Collected data entries:

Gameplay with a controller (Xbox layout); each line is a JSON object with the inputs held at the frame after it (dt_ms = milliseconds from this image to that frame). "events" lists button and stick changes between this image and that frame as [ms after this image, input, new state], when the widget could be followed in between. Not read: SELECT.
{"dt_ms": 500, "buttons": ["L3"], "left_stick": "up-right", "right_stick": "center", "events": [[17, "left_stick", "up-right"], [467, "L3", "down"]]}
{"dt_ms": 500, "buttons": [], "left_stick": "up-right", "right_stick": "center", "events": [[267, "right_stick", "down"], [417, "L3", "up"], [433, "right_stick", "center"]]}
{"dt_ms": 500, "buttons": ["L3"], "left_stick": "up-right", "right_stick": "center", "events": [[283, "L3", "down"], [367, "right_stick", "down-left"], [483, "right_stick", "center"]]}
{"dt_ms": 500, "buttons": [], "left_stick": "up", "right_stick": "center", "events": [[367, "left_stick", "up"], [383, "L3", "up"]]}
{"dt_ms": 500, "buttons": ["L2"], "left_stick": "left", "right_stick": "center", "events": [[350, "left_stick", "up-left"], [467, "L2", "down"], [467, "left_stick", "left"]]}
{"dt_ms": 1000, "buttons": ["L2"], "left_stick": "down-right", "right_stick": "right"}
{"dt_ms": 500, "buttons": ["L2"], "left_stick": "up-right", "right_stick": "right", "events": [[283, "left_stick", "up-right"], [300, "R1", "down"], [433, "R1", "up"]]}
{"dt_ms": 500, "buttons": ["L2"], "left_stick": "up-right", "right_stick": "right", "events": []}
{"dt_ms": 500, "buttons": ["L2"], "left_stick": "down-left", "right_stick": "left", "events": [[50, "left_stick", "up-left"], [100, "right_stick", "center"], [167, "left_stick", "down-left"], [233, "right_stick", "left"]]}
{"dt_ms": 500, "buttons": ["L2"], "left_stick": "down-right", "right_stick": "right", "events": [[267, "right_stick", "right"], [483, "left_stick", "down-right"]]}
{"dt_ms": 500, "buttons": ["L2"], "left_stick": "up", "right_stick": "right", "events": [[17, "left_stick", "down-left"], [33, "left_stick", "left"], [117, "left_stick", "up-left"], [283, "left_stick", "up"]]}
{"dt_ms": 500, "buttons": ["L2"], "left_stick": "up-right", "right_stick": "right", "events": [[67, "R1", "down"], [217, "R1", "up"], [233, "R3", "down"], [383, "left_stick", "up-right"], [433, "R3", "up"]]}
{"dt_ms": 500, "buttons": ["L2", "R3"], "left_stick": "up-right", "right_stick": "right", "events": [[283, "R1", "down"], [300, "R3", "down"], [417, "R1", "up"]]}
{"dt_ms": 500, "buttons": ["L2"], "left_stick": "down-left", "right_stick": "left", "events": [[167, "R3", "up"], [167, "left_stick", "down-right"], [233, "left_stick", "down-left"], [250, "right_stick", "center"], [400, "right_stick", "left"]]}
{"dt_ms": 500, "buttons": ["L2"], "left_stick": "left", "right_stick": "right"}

TASK DETAILS: Write the entries again, exactly as they stand.

PROBLEM SOLUTION:
Gameplay with a controller (Xbox layout); each line is a JSON object with the inputs held at the frame after it (dt_ms = milliseconds from this image to that frame). "events" lists button and stick changes between this image and that frame as [ms after this image, input, new state], when the widget could be followed in between. Not read: SELECT.
{"dt_ms": 500, "buttons": ["L3"], "left_stick": "up-right", "right_stick": "center", "events": [[17, "left_stick", "up-right"], [467, "L3", "down"]]}
{"dt_ms": 500, "buttons": [], "left_stick": "up-right", "right_stick": "center", "events": [[267, "right_stick", "down"], [417, "L3", "up"], [433, "right_stick", "center"]]}
{"dt_ms": 500, "buttons": ["L3"], "left_stick": "up-right", "right_stick": "center", "events": [[283, "L3", "down"], [367, "right_stick", "down-left"], [483, "right_stick", "center"]]}
{"dt_ms": 500, "buttons": [], "left_stick": "up", "right_stick": "center", "events": [[367, "left_stick", "up"], [383, "L3", "up"]]}
{"dt_ms": 500, "buttons": ["L2"], "left_stick": "left", "right_stick": "center", "events": [[350, "left_stick", "up-left"], [467, "L2", "down"], [467, "left_stick", "left"]]}
{"dt_ms": 1000, "buttons": ["L2"], "left_stick": "down-right", "right_stick": "right"}
{"dt_ms": 500, "buttons": ["L2"], "left_stick": "up-right", "right_stick": "right", "events": [[283, "left_stick", "up-right"], [300, "R1", "down"], [433, "R1", "up"]]}
{"dt_ms": 500, "buttons": ["L2"], "left_stick": "up-right", "right_stick": "right", "events": []}
{"dt_ms": 500, "buttons": ["L2"], "left_stick": "down-left", "right_stick": "left", "events": [[50, "left_stick", "up-left"], [100, "right_stick", "center"], [167, "left_stick", "down-left"], [233, "right_stick", "left"]]}
{"dt_ms": 500, "buttons": ["L2"], "left_stick": "down-right", "right_stick": "right", "events": [[267, "right_stick", "right"], [483, "left_stick", "down-right"]]}
{"dt_ms": 500, "buttons": ["L2"], "left_stick": "up", "right_stick": "right", "events": [[17, "left_stick", "down-left"], [33, "left_stick", "left"], [117, "left_stick", "up-left"], [283, "left_stick", "up"]]}
{"dt_ms": 500, "buttons": ["L2"], "left_stick": "up-right", "right_stick": "right", "events": [[67, "R1", "down"], [217, "R1", "up"], [233, "R3", "down"], [383, "left_stick", "up-right"], [433, "R3", "up"]]}
{"dt_ms": 500, "buttons": ["L2", "R3"], "left_stick": "up-right", "right_stick": "right", "events": [[283, "R1", "down"], [300, "R3", "down"], [417, "R1", "up"]]}
{"dt_ms": 500, "buttons": ["L2"], "left_stick": "down-left", "right_stick": "left", "events": [[167, "R3", "up"], [167, "left_stick", "down-right"], [233, "left_stick", "down-left"], [250, "right_stick", "center"], [400, "right_stick", "left"]]}
{"dt_ms": 500, "buttons": ["L2"], "left_stick": "left", "right_stick": "right"}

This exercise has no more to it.